## Document excerpt
----------

# Softmax 
![image-4](image-4.png)

It applies the exponential function to each element and normalizes it by dividing by the sum of all these exponentials. 

Basically squishes output to be between 0-1 and help to calculate probability.

In [1]:
import torch

x = torch.tensor([2.0,1.0,0.1])
outputs = torch.softmax(x, dim=0) # dimension so that it computes along the first axis
outputs

tensor([0.6590, 0.2424, 0.0986])

# Cross-Entropy
![image-5](image-5.png)

- Bad prediction = high cross entropy loss 
- Good prediction = low cross entropy loss

![image-6](image-6.png)


In [2]:
import torch
import torch.nn as nn
import numpy as np

# instatntiate loss
loss = nn.CrossEntropyLoss()

y =torch.tensor([0])
y

tensor([0])

In [3]:
# nsamples x nclasses =1x3 (1 sample in 3 possible classes)
y_pred_good = torch.tensor([[2.0,1.0,0.1]]) #<-- not applied softmax
y_pred_bad = torch.tensor([[0.5,2.0,0.3]]) #<-- not applied softmax

In [4]:
# compute loss
l1 = loss(y_pred_good, y)
l2 = loss(y_pred_bad, y)

l1,l2

(tensor(0.4170), tensor(1.8406))

Good predicted value has less Cross Entropy Loss than bad predicted value.

In [5]:
# get actual predictions
_, predictions1 = torch.max(y_pred_good, 1)
_, predictions2 = torch.max(y_pred_bad, 1)

predictions1, predictions2

(tensor([0]), tensor([1]))

- Good prediction --> correct predicted that sample belongs to class 0
- Bad prediction --> incorrect prediction

### Cross Entropy in multiple samples

In [6]:
# suppose 3 samples
y = torch.tensor([2,0,1])

# nsamples x nclasses =3x3 (3 sample in 3 possible classes)
y_pred_good = torch.tensor([[0.1,1.0,2.0],[2.0,1.0,0.1],[0.0,3.0,0.1] ])
y_pred_bad = torch.tensor([[2.5,1.0,0.3],[0.1,1.0,2.1],[0.1,3.0,0.1]])

In [7]:
# compute loss
l1 = loss(y_pred_good, y)
l2 = loss(y_pred_bad, y)

l1,l2

(tensor(0.3112), tensor(1.6589))

In [8]:
# get actual predictions
_, predictions1 = torch.max(y_pred_good, 1)
_, predictions2 = torch.max(y_pred_bad, 1)

predictions1, predictions2

(tensor([2, 0, 1]), tensor([0, 2, 1]))

----------

## Records to use
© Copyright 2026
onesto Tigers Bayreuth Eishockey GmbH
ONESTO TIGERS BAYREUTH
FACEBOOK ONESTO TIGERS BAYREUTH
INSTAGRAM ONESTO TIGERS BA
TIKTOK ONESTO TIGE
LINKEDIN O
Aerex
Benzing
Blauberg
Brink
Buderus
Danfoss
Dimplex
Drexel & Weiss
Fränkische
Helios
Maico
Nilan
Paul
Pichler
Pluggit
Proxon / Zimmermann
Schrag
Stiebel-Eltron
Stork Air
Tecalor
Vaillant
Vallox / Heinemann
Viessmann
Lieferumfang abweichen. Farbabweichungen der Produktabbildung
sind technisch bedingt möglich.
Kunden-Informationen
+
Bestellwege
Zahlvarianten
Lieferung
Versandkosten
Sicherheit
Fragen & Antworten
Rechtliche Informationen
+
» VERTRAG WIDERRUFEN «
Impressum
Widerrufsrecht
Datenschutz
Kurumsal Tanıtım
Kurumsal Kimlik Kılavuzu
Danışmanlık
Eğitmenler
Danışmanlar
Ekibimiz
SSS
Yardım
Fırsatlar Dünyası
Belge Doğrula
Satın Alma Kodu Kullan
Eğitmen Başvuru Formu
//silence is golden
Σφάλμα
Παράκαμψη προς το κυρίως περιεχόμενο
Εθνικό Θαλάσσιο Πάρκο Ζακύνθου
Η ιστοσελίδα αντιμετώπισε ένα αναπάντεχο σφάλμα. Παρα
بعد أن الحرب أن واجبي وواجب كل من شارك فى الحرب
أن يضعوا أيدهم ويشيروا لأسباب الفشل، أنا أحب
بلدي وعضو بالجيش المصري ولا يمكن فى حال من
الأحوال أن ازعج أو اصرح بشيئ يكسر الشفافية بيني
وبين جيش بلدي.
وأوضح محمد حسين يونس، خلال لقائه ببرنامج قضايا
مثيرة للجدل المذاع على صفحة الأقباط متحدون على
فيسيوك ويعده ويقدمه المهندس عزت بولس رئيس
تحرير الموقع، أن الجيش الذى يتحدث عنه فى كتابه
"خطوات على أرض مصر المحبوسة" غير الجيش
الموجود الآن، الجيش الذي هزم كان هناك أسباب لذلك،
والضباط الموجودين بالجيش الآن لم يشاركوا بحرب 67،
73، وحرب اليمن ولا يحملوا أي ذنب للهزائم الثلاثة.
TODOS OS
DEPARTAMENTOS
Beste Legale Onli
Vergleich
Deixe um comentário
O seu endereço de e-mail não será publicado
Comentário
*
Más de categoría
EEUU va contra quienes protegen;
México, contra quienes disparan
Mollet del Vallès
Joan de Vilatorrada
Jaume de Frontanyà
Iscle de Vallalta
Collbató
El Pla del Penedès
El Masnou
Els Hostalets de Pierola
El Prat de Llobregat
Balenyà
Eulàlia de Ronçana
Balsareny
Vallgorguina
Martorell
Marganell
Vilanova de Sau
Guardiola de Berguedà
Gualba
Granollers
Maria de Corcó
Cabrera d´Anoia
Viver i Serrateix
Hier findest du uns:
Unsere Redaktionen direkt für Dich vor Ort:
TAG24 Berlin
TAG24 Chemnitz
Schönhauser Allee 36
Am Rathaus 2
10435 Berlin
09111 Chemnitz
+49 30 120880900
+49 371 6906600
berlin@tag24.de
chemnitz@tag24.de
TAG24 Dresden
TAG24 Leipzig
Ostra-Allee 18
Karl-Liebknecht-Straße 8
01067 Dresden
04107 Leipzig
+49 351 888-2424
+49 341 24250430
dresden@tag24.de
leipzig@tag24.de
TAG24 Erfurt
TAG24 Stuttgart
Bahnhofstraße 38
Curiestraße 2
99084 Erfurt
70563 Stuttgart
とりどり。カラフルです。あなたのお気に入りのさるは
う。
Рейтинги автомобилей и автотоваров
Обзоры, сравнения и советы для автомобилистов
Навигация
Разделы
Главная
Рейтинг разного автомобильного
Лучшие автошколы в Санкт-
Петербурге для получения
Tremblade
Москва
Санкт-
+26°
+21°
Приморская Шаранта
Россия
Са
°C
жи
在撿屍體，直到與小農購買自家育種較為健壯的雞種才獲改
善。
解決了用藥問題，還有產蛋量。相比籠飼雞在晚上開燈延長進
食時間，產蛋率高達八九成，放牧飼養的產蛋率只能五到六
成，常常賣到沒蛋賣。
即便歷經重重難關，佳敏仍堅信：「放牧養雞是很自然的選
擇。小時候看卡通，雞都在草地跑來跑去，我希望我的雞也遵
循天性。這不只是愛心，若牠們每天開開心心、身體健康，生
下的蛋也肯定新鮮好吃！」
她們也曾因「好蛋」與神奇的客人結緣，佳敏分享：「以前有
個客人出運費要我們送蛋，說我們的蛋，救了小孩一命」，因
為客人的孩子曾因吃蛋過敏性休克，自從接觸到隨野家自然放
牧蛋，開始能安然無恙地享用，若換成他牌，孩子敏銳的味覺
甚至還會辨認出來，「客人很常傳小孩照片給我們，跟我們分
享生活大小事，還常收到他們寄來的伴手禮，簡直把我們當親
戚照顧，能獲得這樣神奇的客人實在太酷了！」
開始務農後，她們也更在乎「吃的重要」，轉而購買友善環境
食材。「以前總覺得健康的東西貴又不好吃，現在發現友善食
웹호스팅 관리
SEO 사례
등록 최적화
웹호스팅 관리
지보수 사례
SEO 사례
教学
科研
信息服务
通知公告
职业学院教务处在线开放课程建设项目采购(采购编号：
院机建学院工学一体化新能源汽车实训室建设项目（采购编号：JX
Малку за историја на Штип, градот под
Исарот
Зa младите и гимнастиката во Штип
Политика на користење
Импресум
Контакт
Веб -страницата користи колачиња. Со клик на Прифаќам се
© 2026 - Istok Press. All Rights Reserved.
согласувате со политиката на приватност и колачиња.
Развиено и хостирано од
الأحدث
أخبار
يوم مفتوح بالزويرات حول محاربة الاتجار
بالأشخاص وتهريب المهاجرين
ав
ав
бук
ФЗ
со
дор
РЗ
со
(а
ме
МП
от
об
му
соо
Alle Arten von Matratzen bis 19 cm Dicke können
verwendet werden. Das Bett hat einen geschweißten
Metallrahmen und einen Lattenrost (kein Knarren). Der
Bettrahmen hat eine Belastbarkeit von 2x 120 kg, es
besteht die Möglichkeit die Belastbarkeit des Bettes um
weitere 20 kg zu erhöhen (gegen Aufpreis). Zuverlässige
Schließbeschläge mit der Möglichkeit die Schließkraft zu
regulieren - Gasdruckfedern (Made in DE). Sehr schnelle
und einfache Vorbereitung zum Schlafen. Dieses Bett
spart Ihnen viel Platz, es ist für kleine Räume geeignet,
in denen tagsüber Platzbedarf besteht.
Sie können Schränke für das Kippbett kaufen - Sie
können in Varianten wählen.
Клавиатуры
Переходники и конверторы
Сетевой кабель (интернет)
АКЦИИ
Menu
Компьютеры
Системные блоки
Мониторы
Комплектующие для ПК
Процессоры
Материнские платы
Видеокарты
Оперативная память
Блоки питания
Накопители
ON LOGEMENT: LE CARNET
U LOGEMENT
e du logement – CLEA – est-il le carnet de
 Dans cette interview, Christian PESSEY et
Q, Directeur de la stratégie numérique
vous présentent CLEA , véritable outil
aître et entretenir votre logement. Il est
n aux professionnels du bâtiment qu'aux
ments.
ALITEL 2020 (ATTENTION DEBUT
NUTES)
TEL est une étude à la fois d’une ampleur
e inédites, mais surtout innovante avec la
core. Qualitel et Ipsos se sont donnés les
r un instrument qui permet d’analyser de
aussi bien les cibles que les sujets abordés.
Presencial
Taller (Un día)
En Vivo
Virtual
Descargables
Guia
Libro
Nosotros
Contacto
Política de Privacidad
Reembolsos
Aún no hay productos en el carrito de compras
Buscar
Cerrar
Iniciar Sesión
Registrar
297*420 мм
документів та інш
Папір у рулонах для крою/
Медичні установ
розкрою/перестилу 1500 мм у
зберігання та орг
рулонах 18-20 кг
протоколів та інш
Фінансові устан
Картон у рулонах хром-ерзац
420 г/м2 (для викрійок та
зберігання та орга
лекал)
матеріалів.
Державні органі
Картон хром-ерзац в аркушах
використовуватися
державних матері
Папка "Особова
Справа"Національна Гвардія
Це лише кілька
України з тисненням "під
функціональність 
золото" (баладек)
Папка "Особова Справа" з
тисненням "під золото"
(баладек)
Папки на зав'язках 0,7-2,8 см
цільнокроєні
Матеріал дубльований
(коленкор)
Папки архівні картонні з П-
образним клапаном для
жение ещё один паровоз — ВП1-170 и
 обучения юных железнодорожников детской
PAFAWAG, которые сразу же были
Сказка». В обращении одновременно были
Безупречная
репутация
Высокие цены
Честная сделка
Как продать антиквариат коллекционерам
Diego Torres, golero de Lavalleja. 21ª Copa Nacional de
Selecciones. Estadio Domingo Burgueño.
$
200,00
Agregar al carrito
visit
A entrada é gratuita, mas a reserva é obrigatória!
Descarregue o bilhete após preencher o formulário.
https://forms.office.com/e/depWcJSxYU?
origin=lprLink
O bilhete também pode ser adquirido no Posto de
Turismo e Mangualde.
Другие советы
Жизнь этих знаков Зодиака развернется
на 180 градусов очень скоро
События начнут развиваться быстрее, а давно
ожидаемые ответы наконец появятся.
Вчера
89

----------

## Problem set
a - Print the passage of the softmax and cross-entropy notes between "It applies the" and "to calculate probability.", inclusive.
b - Please arrange the lines of the entries between the first line and the line holding "Deixe um comentário", inclusive, as a JSON list of strings, one string per line, with blank lines left out.
The entries are unrelated to the softmax and cross-entropy notes.

## Solutions per task
a -
It applies the exponential function to each element and normalizes it by dividing by the sum of all these exponentials. 

Basically squishes output to be between 0-1 and help to calculate probability.

b -
[
  "© Copyright 2026",
  "onesto Tigers Bayreuth Eishockey GmbH",
  "ONESTO TIGERS BAYREUTH",
  "FACEBOOK ONESTO TIGERS BAYREUTH",
  "INSTAGRAM ONESTO TIGERS BA",
  "TIKTOK ONESTO TIGE",
  "LINKEDIN O",
  "Aerex",
  "Benzing",
  "Blauberg",
  "Brink",
  "Buderus",
  "Danfoss",
  "Dimplex",
  "Drexel & Weiss",
  "Fränkische",
  "Helios",
  "Maico",
  "Nilan",
  "Paul",
  "Pichler",
  "Pluggit",
  "Proxon / Zimmermann",
  "Schrag",
  "Stiebel-Eltron",
  "Stork Air",
  "Tecalor",
  "Vaillant",
  "Vallox / Heinemann",
  "Viessmann",
  "Lieferumfang abweichen. Farbabweichungen der Produktabbildung",
  "sind technisch bedingt möglich.",
  "Kunden-Informationen",
  "+",
  "Bestellwege",
  "Zahlvarianten",
  "Lieferung",
  "Versandkosten",
  "Sicherheit",
  "Fragen & Antworten",
  "Rechtliche Informationen",
  "+",
  "» VERTRAG WIDERRUFEN «",
  "Impressum",
  "Widerrufsrecht",
  "Datenschutz",
  "Kurumsal Tanıtım",
  "Kurumsal Kimlik Kılavuzu",
  "Danışmanlık",
  "Eğitmenler",
  "Danışmanlar",
  "Ekibimiz",
  "SSS",
  "Yardım",
  "Fırsatlar Dünyası",
  "Belge Doğrula",
  "Satın Alma Kodu Kullan",
  "Eğitmen Başvuru Formu",
  "//silence is golden",
  "Σφάλμα",
  "Παράκαμψη προς το κυρίως περιεχόμενο",
  "Εθνικό Θαλάσσιο Πάρκο Ζακύνθου",
  "Η ιστοσελίδα αντιμετώπισε ένα αναπάντεχο σφάλμα. Παρα",
  "بعد أن الحرب أن واجبي وواجب كل من شارك فى الحرب",
  "أن يضعوا أيدهم ويشيروا لأسباب الفشل، أنا أحب",
  "بلدي وعضو بالجيش المصري ولا يمكن فى حال من",
  "الأحوال أن ازعج أو اصرح بشيئ يكسر الشفافية بيني",
  "وبين جيش بلدي.",
  "وأوضح محمد حسين يونس، خلال لقائه ببرنامج قضايا",
  "مثيرة للجدل المذاع على صفحة الأقباط متحدون على",
  "فيسيوك ويعده ويقدمه المهندس عزت بولس رئيس",
  "تحرير الموقع، أن الجيش الذى يتحدث عنه فى كتابه",
  "\"خطوات على أرض مصر المحبوسة\" غير الجيش",
  "الموجود الآن، الجيش الذي هزم كان هناك أسباب لذلك،",
  "والضباط الموجودين بالجيش الآن لم يشاركوا بحرب 67،",
  "73، وحرب اليمن ولا يحملوا أي ذنب للهزائم الثلاثة.",
  "TODOS OS",
  "DEPARTAMENTOS",
  "Beste Legale Onli",
  "Vergleich",
  "Deixe um comentário"
]